Security guarantees are another knot. An Article 5-like commitment framed for Ukraine would be unprecedented in form if not in principle, but allies have yet to define what they can operationally provide. Mr. Trump’s 15-year offer is shorter than Kyiv’s stated preference for multi-decade assurances (Zelensky asked for 30–50 years), and the practical deterrent value of a time-limited guarantee depends on the specifics of force posture, escalation protocols and domestic political durability.
International dynamics complicate the calculus: European states are wary of direct troop deployments to Ukraine, which Moscow has identified as a red line. If Europe does not close ranks behind a robust deterrent package, U.S. guarantees alone may prove politically fragile. Conversely, bringing Europe in early as a full participant could raise the cost to Moscow of pressuring Kyiv through military means.
Comparison & Data
| Element | Trump / U.S. (current) | Zelensky / Ukraine |
|---|---|---|
| Security guarantees | 15 years (as described by Mr.
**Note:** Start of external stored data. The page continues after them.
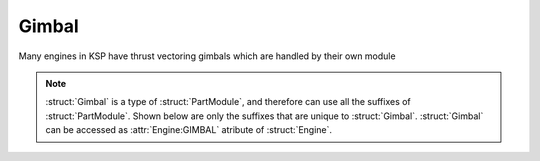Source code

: .. _gimbal:

Gimbal
======

Many engines in KSP have thrust vectoring gimbals which are handled by their own module


.. structure:: Gimbal

    .. list-table::
        :header-rows: 1
        :widths: 2 1 4

        * - Suffix
          - Type (units)
          - Description

        * - All suffixes of :struct:`PartModule`
          -
          -

        * - :attr:`LOCK`
          - boolean
          - Is the Gimbal locked in neutral position? 
          
        * - :attr:`LIMIT`
          - scalar (%)
          - Percentage of the maximum range the Gimbal is allowed to travel 

        * - :attr:`RANGE`
          - scalar (deg)
          - The Gimbal's Possible Range of movement

        * - :attr:`RESPONSESPEED`
          - scalar
          - The Gimbal's Possible Rate of travel

        * - :attr:`PITCHANGLE`
          - scalar
          - Current Gimbal Pitch 
		  
        * - :attr:`YAWANGLE`
          - scalar
          - Current Gimbal Yaw 
		  
        * - :attr:`ROLLANGLE`
          - scalar
          - Current Gimbal Roll 


.. note::

    :struct:`Gimbal` is a type of :struct:`PartModule`, and therefore can use all the suffixes of :struct:`PartModule`. Shown below are only the suffixes that are unique to :struct:`Gimbal`.
    :struct:`Gimbal` can be accessed as :attr:`Engine:GIMBAL` atribute of  :struct:`Engine`.

.. attribute:: Gimbal:LOCK

    :type: boolean
    :access: Get/Set
        
    Is this gimbal locked to neutral position and not responding to steering controls right now? When you set it to true it will snap the engine back to 0s for pitch, yaw and roll

.. attribute:: Gimbal:LIMIT

    :type: scalar (%)
    :access: Get/Set
        
    Percentage of maximum range this gimbal is allowed to travel

.. attribute:: Gimbal:RANGE

    :type: scalar (deg)
    :access: Get only

    The maximum extent of travel possible for the gimbal along all 3 axis (Pitch, Yaw, Roll) 

.. attribute:: Gimbal:RESPONSESPEED

    :type: scalar
    :access: Get only

    A Measure of the rate of travel for the gimbal

.. attribute:: Gimbal:PITCHANGLE

    :type: scalar
    :access: Get only

    The gimbals current pitch, has a range of -1 to 1. Will always be 0 when LOCK is true

.. attribute:: Gimbal:YAWANGLE

    :type: scalar
    :access: Get only

    The gimbals current yaw, has a range of -1 to 1. Will always be 0 when LOCK is true

.. attribute:: Gimbal:ROLLANGLE

    :type: scalar
    :access: Get only

    The gimbals current roll, has a range of -1 to 1. Will always be 0 when LOCK is true

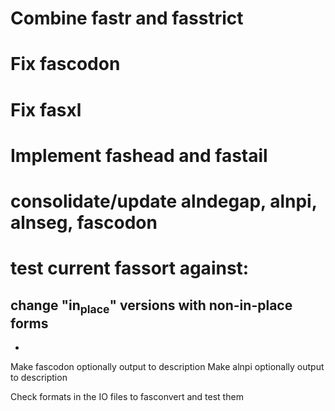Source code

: * Combine fastr and fasstrict
* Fix fascodon
* Fix fasxl
* Implement fashead and fastail
* consolidate/update alndegap, alnpi, alnseg, fascodon
* test current fassort against:
** change "in_place" versions with non-in-place forms
     - 

Make fascodon optionally output to description
Make alnpi optionally output to description

Check formats in the IO files to fasconvert and test them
Trump) | Preferably 30–50 years; seek Article 5-like commitments |
| Draft completion | About 90% complete (per Mr. Zelensky) | Several key provisions unresolved: Donetsk, nuclear site control |
| Territorial stance | Has encouraged compromise on Donetsk in past statements | Public opinion majority opposes ceding territory; referendum proposed |
The table highlights the principal gaps: guarantee duration, territorial disposition, and unresolved clauses in a near-complete draft. The numbers preserved here — 15 years and a 90 percent draft status — reflect statements made by the principals. Any final settlement will hinge on whether these differences can be reconciled politically and militarily.
Reactions & Quotes
Ukrainian and international voices responded cautiously but welcomed continued dialogue. Analysts noted that keeping talks alive is itself a tactical achievement for Kyiv after earlier concerns about waning U.S. support.
“I don’t have deadlines. You know what my deadline is? Getting the war ended.”
President Donald J. Trump
This remark, delivered as Mr. Trump greeted Mr. Zelensky at Mar-a-Lago, signaled a shift away from previously floated holiday deadlines and underscored the president’s framing of the talks as an open-ended process directed toward cessation of hostilities.
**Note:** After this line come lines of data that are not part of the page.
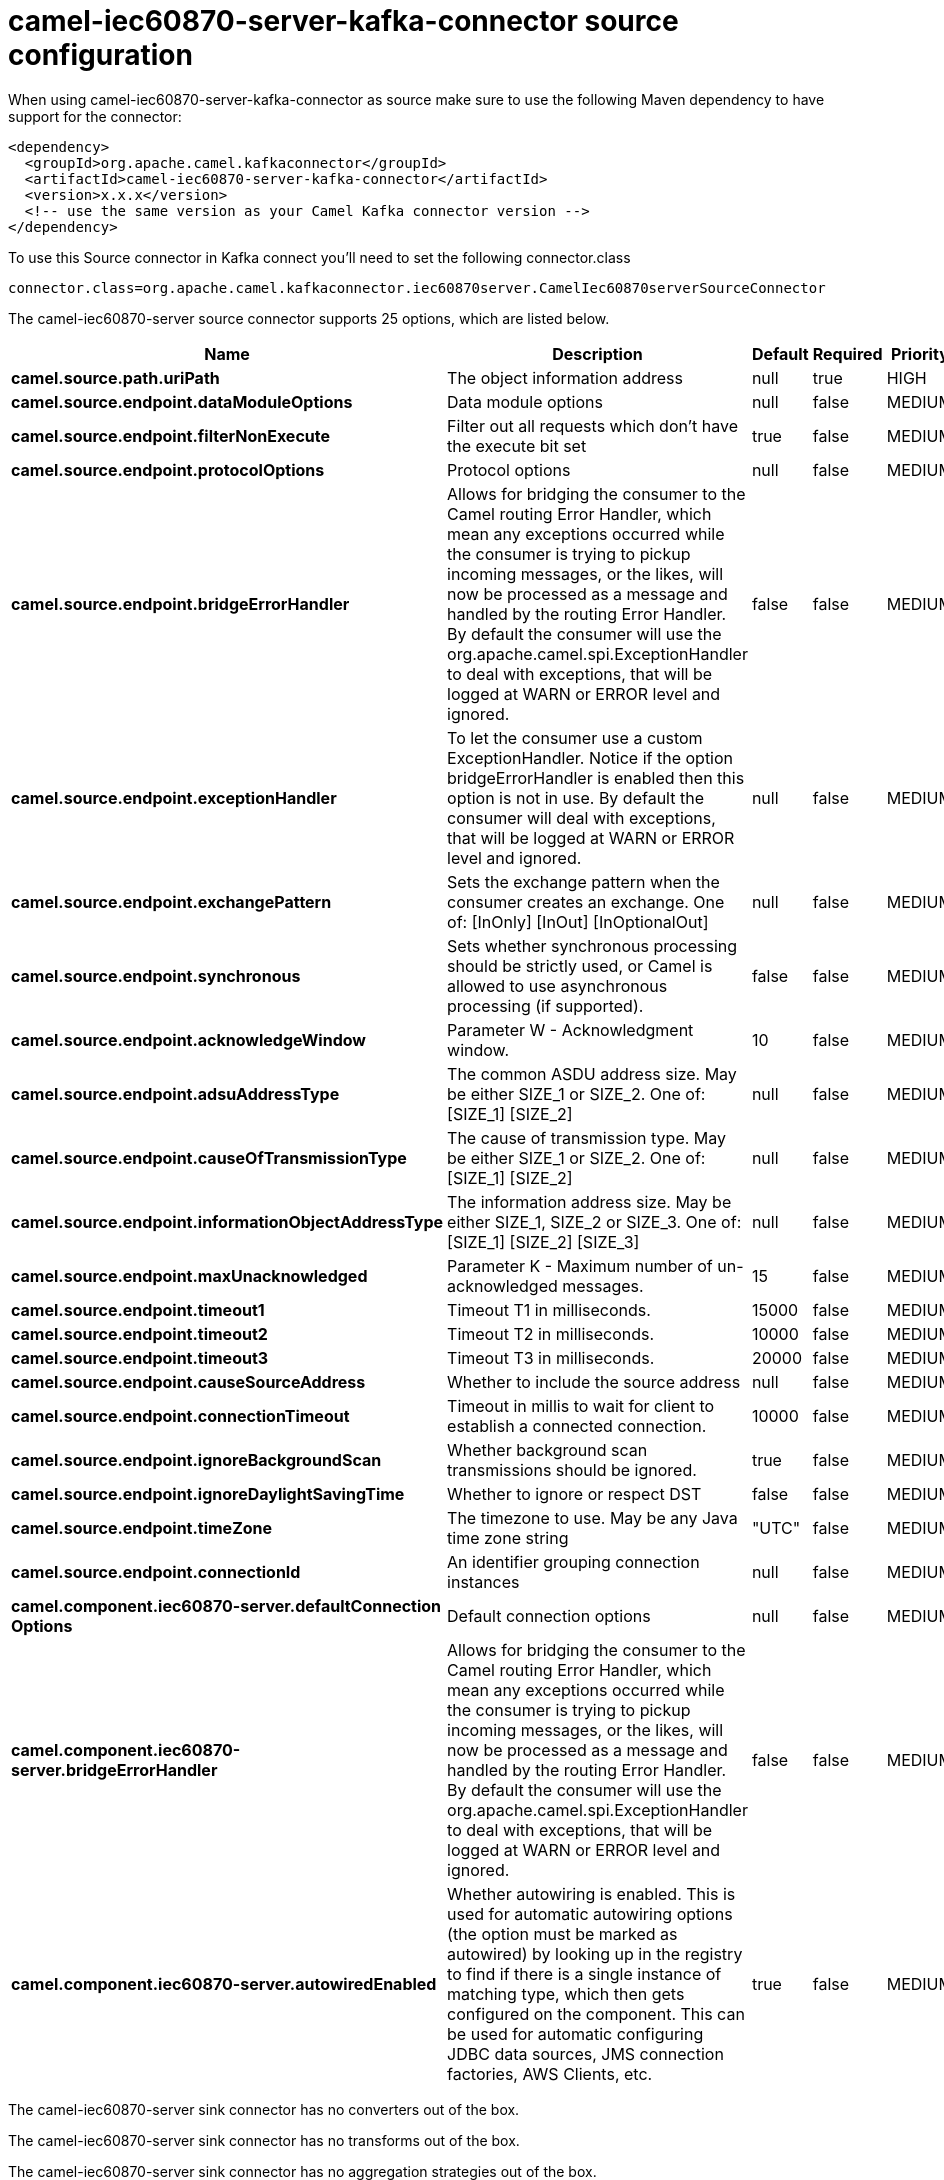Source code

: // kafka-connector options: START
[[camel-iec60870-server-kafka-connector-source]]
= camel-iec60870-server-kafka-connector source configuration

When using camel-iec60870-server-kafka-connector as source make sure to use the following Maven dependency to have support for the connector:

[source,xml]
----
<dependency>
  <groupId>org.apache.camel.kafkaconnector</groupId>
  <artifactId>camel-iec60870-server-kafka-connector</artifactId>
  <version>x.x.x</version>
  <!-- use the same version as your Camel Kafka connector version -->
</dependency>
----

To use this Source connector in Kafka connect you'll need to set the following connector.class

[source,java]
----
connector.class=org.apache.camel.kafkaconnector.iec60870server.CamelIec60870serverSourceConnector
----


The camel-iec60870-server source connector supports 25 options, which are listed below.



[width="100%",cols="2,5,^1,1,1",options="header"]
|===
| Name | Description | Default | Required | Priority
| *camel.source.path.uriPath* | The object information address | null | true | HIGH
| *camel.source.endpoint.dataModuleOptions* | Data module options | null | false | MEDIUM
| *camel.source.endpoint.filterNonExecute* | Filter out all requests which don't have the execute bit set | true | false | MEDIUM
| *camel.source.endpoint.protocolOptions* | Protocol options | null | false | MEDIUM
| *camel.source.endpoint.bridgeErrorHandler* | Allows for bridging the consumer to the Camel routing Error Handler, which mean any exceptions occurred while the consumer is trying to pickup incoming messages, or the likes, will now be processed as a message and handled by the routing Error Handler. By default the consumer will use the org.apache.camel.spi.ExceptionHandler to deal with exceptions, that will be logged at WARN or ERROR level and ignored. | false | false | MEDIUM
| *camel.source.endpoint.exceptionHandler* | To let the consumer use a custom ExceptionHandler. Notice if the option bridgeErrorHandler is enabled then this option is not in use. By default the consumer will deal with exceptions, that will be logged at WARN or ERROR level and ignored. | null | false | MEDIUM
| *camel.source.endpoint.exchangePattern* | Sets the exchange pattern when the consumer creates an exchange. One of: [InOnly] [InOut] [InOptionalOut] | null | false | MEDIUM
| *camel.source.endpoint.synchronous* | Sets whether synchronous processing should be strictly used, or Camel is allowed to use asynchronous processing (if supported). | false | false | MEDIUM
| *camel.source.endpoint.acknowledgeWindow* | Parameter W - Acknowledgment window. | 10 | false | MEDIUM
| *camel.source.endpoint.adsuAddressType* | The common ASDU address size. May be either SIZE_1 or SIZE_2. One of: [SIZE_1] [SIZE_2] | null | false | MEDIUM
| *camel.source.endpoint.causeOfTransmissionType* | The cause of transmission type. May be either SIZE_1 or SIZE_2. One of: [SIZE_1] [SIZE_2] | null | false | MEDIUM
| *camel.source.endpoint.informationObjectAddressType* | The information address size. May be either SIZE_1, SIZE_2 or SIZE_3. One of: [SIZE_1] [SIZE_2] [SIZE_3] | null | false | MEDIUM
| *camel.source.endpoint.maxUnacknowledged* | Parameter K - Maximum number of un-acknowledged messages. | 15 | false | MEDIUM
| *camel.source.endpoint.timeout1* | Timeout T1 in milliseconds. | 15000 | false | MEDIUM
| *camel.source.endpoint.timeout2* | Timeout T2 in milliseconds. | 10000 | false | MEDIUM
| *camel.source.endpoint.timeout3* | Timeout T3 in milliseconds. | 20000 | false | MEDIUM
| *camel.source.endpoint.causeSourceAddress* | Whether to include the source address | null | false | MEDIUM
| *camel.source.endpoint.connectionTimeout* | Timeout in millis to wait for client to establish a connected connection. | 10000 | false | MEDIUM
| *camel.source.endpoint.ignoreBackgroundScan* | Whether background scan transmissions should be ignored. | true | false | MEDIUM
| *camel.source.endpoint.ignoreDaylightSavingTime* | Whether to ignore or respect DST | false | false | MEDIUM
| *camel.source.endpoint.timeZone* | The timezone to use. May be any Java time zone string | "UTC" | false | MEDIUM
| *camel.source.endpoint.connectionId* | An identifier grouping connection instances | null | false | MEDIUM
| *camel.component.iec60870-server.defaultConnection Options* | Default connection options | null | false | MEDIUM
| *camel.component.iec60870-server.bridgeErrorHandler* | Allows for bridging the consumer to the Camel routing Error Handler, which mean any exceptions occurred while the consumer is trying to pickup incoming messages, or the likes, will now be processed as a message and handled by the routing Error Handler. By default the consumer will use the org.apache.camel.spi.ExceptionHandler to deal with exceptions, that will be logged at WARN or ERROR level and ignored. | false | false | MEDIUM
| *camel.component.iec60870-server.autowiredEnabled* | Whether autowiring is enabled. This is used for automatic autowiring options (the option must be marked as autowired) by looking up in the registry to find if there is a single instance of matching type, which then gets configured on the component. This can be used for automatic configuring JDBC data sources, JMS connection factories, AWS Clients, etc. | true | false | MEDIUM
|===



The camel-iec60870-server sink connector has no converters out of the box.





The camel-iec60870-server sink connector has no transforms out of the box.





The camel-iec60870-server sink connector has no aggregation strategies out of the box.
// kafka-connector options: END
“We had a really great discussion on all the topics, and we appreciate the progress that was made by American and Ukrainian teams in recent weeks.”
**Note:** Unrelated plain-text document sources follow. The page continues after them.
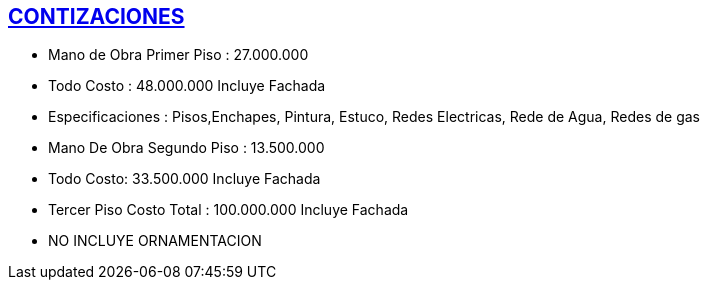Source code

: [[cotizaciones]]

////
�=&#225; �=&#233; �=&#237; �=&#243; �=&#250;

A=&#193; E=&#201; I=&#205; O=&#211; U=&#218;

n=&#241; N=&#209;
////

== link:index.html[CONTIZACIONES]

* Mano de Obra Primer Piso :  27.000.000

* Todo Costo : 48.000.000  Incluye Fachada

* Especificaciones :  Pisos,Enchapes, Pintura, Estuco, Redes Electricas, Rede de Agua, Redes de gas

* Mano De Obra Segundo Piso :  13.500.000

* Todo Costo: 33.500.000 Incluye Fachada

* Tercer Piso Costo Total :           100.000.000 Incluye Fachada

* NO INCLUYE ORNAMENTACION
President Volodymyr Zelensky
Mr. Zelensky’s comment emphasized the value he places on preserving momentum; he balanced optimism about progress with acknowledgement that thorny items remain in the draft agreement, including Donetsk and a Russian-occupied nuclear power plant.
Unconfirmed
- Moscow’s allegation that Ukraine launched a drone strike on Mr. Putin’s residence overnight is disputed by Kyiv and has not been independently verified.
- Reports about which specific European forces might deploy to Ukraine, or whether Europe will endorse a formal troop presence, remain unsettled and subject to future negotiation.
Bottom Line
The Mar-a-Lago meeting preserved a fragile diplomatic pathway: it reduced the immediate risk of U.S. withdrawal from negotiations and kept European partners in tentative view of the table. For Kyiv, that continuity is a short-term success because it sustains international pressure and options while the draft text is finalized.
Nonetheless, major substantive gaps remain. Territorial questions over Donetsk and the form, duration and enforceability of security guarantees are unresolved and politically sensitive for all sides. The coming weeks — including the planned follow-up round in the United States and preparatory meetings among advisers and European leaders — will determine whether the process moves from incremental facilitation to concrete, verifiable commitments.